Underlying Renaissance Re's success is development of REMS, a catastrophe management computer system that allows underwriters to evaluate risks to a particular client as well as risks to the company's portfolio. According to Stanard, in the late 1980s only rudimentary models for predicting the probability of where hurricanes and earthquakes might strike existed. The techies who designed these models typically held midlevel positions rather than being a part of top management. Computer modeling took a quantum leap when Andrew elevated risk management to a survival issue requiring attention at the highest levels of insurance companies. That, coupled with an increase in computer power in the 1990s and a management team with technology backgrounds, gave Renaissance a competitive edge in designing a modeling program that has now been adopted by most of the industry.

" We built our own software so that an underwriter could use it at the desk and understand the risk on our portfolio," Stanard says. " You can have the greatest models in the world, but if your decision makers don't use them, that's doing you no good. We succeeded in the integration of having the traders use what the quants create."

An attention to capital management is another ingredient in Renaissance's ability to manage risk. With 30 years in the insurance industry, much of it in the reinsurance area, Stanard is familiar with industry cycles. He describes those cycles like this: The insurance market experiences periodic shocks, during which some companies dissolve and others form in the window of opportunity.
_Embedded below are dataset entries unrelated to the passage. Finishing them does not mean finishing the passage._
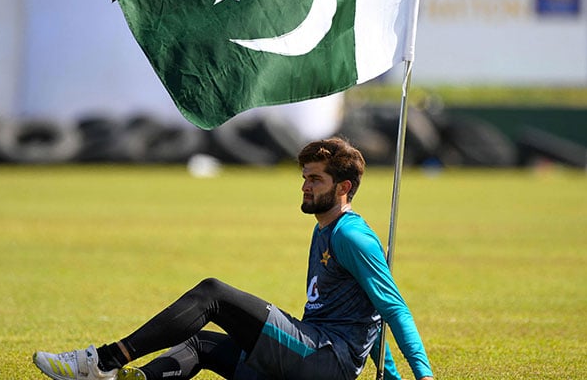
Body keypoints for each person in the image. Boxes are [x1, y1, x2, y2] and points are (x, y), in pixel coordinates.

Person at [33, 137, 434, 380]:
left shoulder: (351, 235)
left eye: (315, 179)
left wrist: (422, 374)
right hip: (314, 355)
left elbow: (392, 309)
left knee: (214, 295)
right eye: (304, 178)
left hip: (323, 361)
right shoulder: (324, 226)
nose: (305, 187)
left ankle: (102, 360)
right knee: (198, 343)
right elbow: (369, 314)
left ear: (343, 187)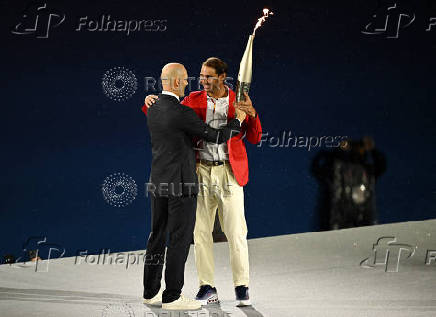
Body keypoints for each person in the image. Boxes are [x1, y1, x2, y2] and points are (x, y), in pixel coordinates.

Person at [143, 57, 262, 306]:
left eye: (208, 76)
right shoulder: (191, 100)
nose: (202, 80)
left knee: (236, 232)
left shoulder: (237, 100)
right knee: (199, 233)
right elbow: (165, 113)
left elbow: (254, 137)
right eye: (200, 75)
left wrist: (251, 114)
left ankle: (242, 287)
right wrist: (149, 100)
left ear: (222, 78)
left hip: (229, 173)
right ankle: (206, 286)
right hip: (199, 173)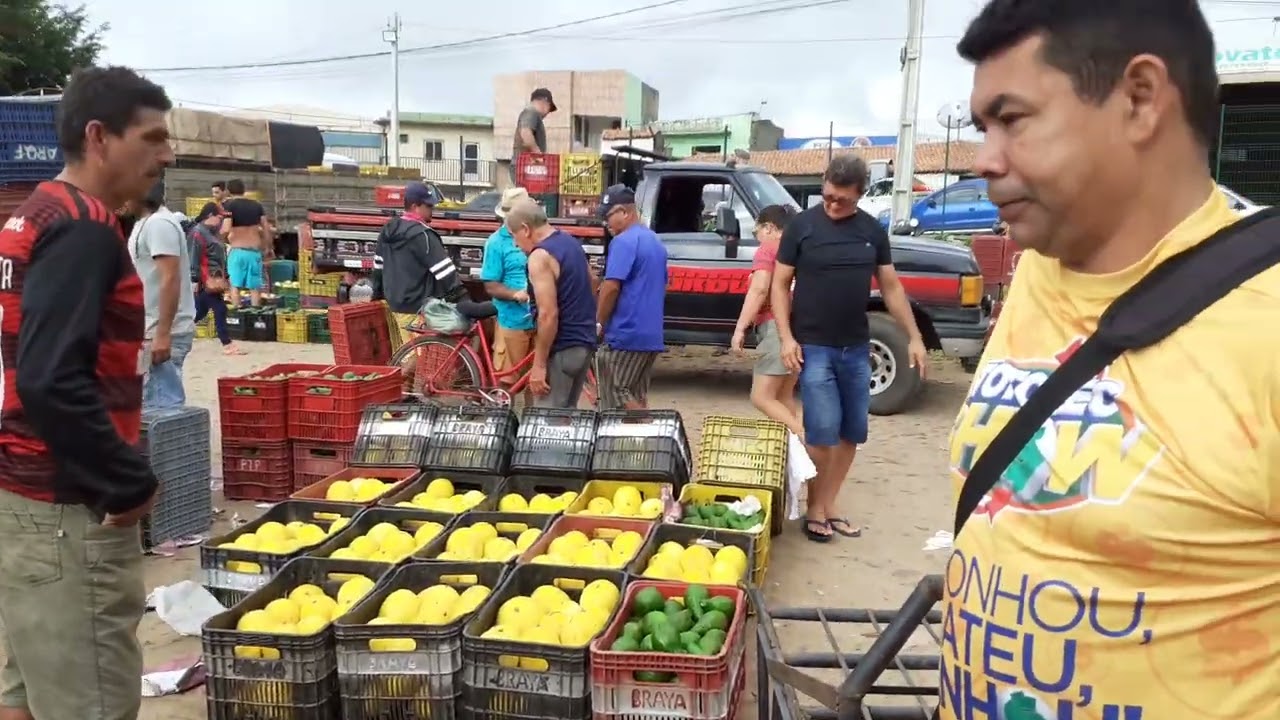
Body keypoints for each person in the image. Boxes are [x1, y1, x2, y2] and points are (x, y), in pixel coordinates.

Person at [941, 2, 1279, 719]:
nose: (985, 159)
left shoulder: (1267, 318)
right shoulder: (1038, 268)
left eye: (1013, 118)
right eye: (981, 127)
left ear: (1140, 99)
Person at [0, 65, 169, 720]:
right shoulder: (84, 229)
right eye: (151, 137)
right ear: (99, 137)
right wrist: (128, 482)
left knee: (27, 691)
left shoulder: (35, 213)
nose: (166, 154)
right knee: (89, 701)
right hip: (69, 512)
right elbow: (50, 378)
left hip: (25, 500)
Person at [771, 155, 926, 543]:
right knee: (821, 433)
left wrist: (915, 336)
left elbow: (891, 287)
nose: (832, 204)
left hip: (856, 349)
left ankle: (829, 505)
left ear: (860, 194)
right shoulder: (802, 227)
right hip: (814, 347)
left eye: (842, 199)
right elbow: (779, 285)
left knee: (851, 433)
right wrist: (786, 337)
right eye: (827, 196)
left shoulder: (872, 231)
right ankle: (814, 509)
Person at [505, 199, 596, 408]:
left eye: (513, 235)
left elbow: (548, 315)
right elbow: (592, 282)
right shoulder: (571, 243)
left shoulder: (539, 256)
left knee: (547, 423)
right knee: (566, 417)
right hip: (584, 344)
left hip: (562, 348)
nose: (515, 244)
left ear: (525, 229)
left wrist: (539, 365)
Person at [730, 204, 803, 436]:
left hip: (774, 327)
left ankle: (806, 439)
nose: (758, 237)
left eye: (757, 231)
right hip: (796, 327)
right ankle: (793, 447)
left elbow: (760, 289)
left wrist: (740, 328)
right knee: (783, 396)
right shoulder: (797, 249)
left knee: (761, 396)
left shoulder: (768, 250)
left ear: (770, 228)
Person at [595, 184, 668, 410]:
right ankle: (646, 432)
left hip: (626, 332)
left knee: (615, 395)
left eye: (608, 216)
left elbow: (611, 287)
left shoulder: (623, 241)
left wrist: (598, 323)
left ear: (624, 212)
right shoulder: (654, 241)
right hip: (651, 333)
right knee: (636, 394)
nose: (606, 223)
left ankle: (652, 427)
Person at [127, 181, 198, 408]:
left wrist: (163, 334)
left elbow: (170, 278)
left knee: (161, 406)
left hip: (164, 331)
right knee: (150, 400)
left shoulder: (159, 224)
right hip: (151, 329)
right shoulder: (145, 223)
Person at [373, 181, 463, 345]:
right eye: (428, 206)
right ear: (415, 206)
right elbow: (446, 274)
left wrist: (376, 296)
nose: (432, 209)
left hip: (396, 305)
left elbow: (378, 267)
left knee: (405, 350)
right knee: (420, 356)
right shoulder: (424, 235)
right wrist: (465, 301)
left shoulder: (387, 230)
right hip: (419, 308)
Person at [480, 187, 537, 391]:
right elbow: (490, 285)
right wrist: (515, 294)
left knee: (536, 381)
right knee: (507, 382)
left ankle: (531, 412)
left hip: (539, 320)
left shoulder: (535, 236)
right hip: (512, 320)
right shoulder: (496, 243)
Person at [189, 202, 242, 355]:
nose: (221, 221)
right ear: (210, 216)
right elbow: (193, 257)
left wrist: (226, 275)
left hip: (214, 279)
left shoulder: (212, 233)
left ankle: (174, 332)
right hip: (206, 280)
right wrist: (195, 279)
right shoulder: (198, 233)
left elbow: (219, 256)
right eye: (219, 217)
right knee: (220, 309)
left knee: (200, 312)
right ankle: (227, 344)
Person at [220, 178, 271, 307]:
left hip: (237, 251)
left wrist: (219, 240)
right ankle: (255, 314)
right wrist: (268, 247)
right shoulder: (257, 205)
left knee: (235, 286)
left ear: (228, 191)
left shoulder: (229, 206)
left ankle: (237, 313)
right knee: (255, 288)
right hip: (254, 252)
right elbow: (266, 228)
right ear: (244, 190)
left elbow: (226, 228)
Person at [510, 87, 556, 185]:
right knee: (528, 194)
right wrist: (538, 155)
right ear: (545, 102)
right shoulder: (531, 112)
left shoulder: (531, 114)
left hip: (526, 166)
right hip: (525, 167)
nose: (548, 113)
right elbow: (525, 133)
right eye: (549, 108)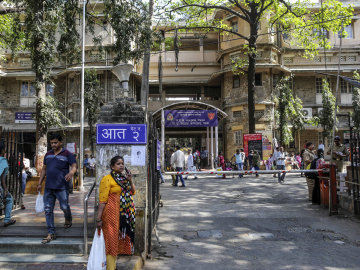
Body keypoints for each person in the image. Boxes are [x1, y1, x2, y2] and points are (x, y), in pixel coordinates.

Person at [37, 133, 77, 244]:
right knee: (48, 209)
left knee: (64, 206)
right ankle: (51, 232)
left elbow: (74, 166)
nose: (53, 145)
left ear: (60, 143)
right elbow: (44, 169)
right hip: (48, 187)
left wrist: (71, 173)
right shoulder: (48, 154)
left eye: (55, 142)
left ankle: (68, 218)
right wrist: (39, 183)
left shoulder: (67, 154)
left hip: (62, 187)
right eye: (52, 143)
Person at [97, 156, 136, 269]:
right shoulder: (107, 179)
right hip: (110, 214)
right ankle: (110, 267)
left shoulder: (124, 179)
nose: (121, 165)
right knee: (111, 240)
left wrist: (130, 181)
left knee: (117, 240)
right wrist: (98, 218)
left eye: (122, 163)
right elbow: (102, 200)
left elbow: (132, 192)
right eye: (118, 163)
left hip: (123, 215)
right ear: (112, 166)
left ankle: (113, 266)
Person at [0, 142, 16, 227]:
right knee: (9, 199)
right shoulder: (2, 160)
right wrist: (5, 190)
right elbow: (2, 176)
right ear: (3, 150)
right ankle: (7, 220)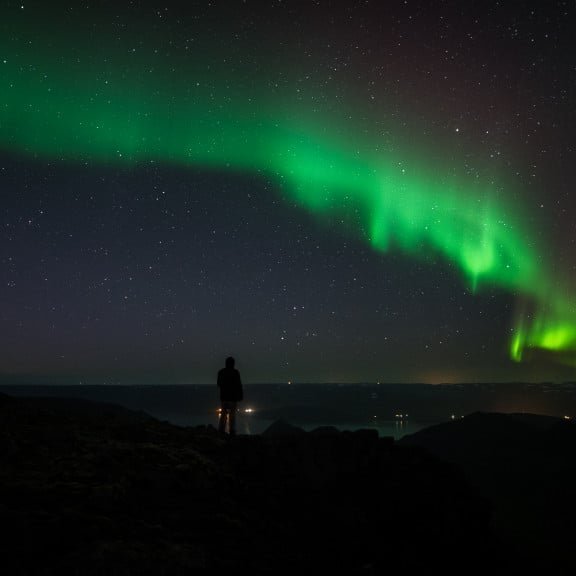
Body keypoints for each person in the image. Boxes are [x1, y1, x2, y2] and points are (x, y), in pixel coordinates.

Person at [217, 356, 243, 435]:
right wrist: (240, 395)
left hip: (224, 397)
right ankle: (232, 430)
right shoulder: (235, 372)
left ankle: (221, 430)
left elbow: (219, 384)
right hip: (233, 397)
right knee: (232, 415)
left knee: (223, 414)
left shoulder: (221, 372)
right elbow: (239, 385)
During the hard market phase, these new companies experience growth, but, eventually, a softening follows, during which premiums drop and opportunities lessen. Fiscal management during the soft market phases is essential to sustain the business, Stanard says.

STORMY WEATHER, SILVER LININGS

The period following September 11 ushered in one of these hard markets for specialty reinsurers. Six new companies with capital ranging between $1 billion to more than $2 billion formed within a matter of weeks after the World Trade Center collapsed. The market hardened further as the corporate governance failures of Enron and WorldCom became public. A spate of asbestos losses and a downturn in the stock markets in 2002 contributed to what Stanard describes as "a perfect storm in the insurance market."

Renaissance was well positioned to enter markets that others were leaving. It formed a business plan to offer new products, including terrorism reinsurance.

Whereas Renaissance uses different computer models to evaluate terrorism risks or risks in the financial securities market, it does operate in those areas with the same philosophy on which it has based business since its beginning. According to Stanard, Renaissance looks for products to sell where there is an ability to assess risks. In other words, the company lacks interest in offering umbrella liability for areas where risk cannot be predicted and legal exposure is unknown. Instead it focuses on areas - whether property catastrophe, financial guarantees or terrorism - where variables can be modeled and risks assessed.

The company also has little interest in diversification, moving only into areas where it can overlay its expertise with an opportunity in the market or with a partner where skills are complementary. "Diversity is overrated as a risk management technique," says Stanard. "Adding complexity is more risky."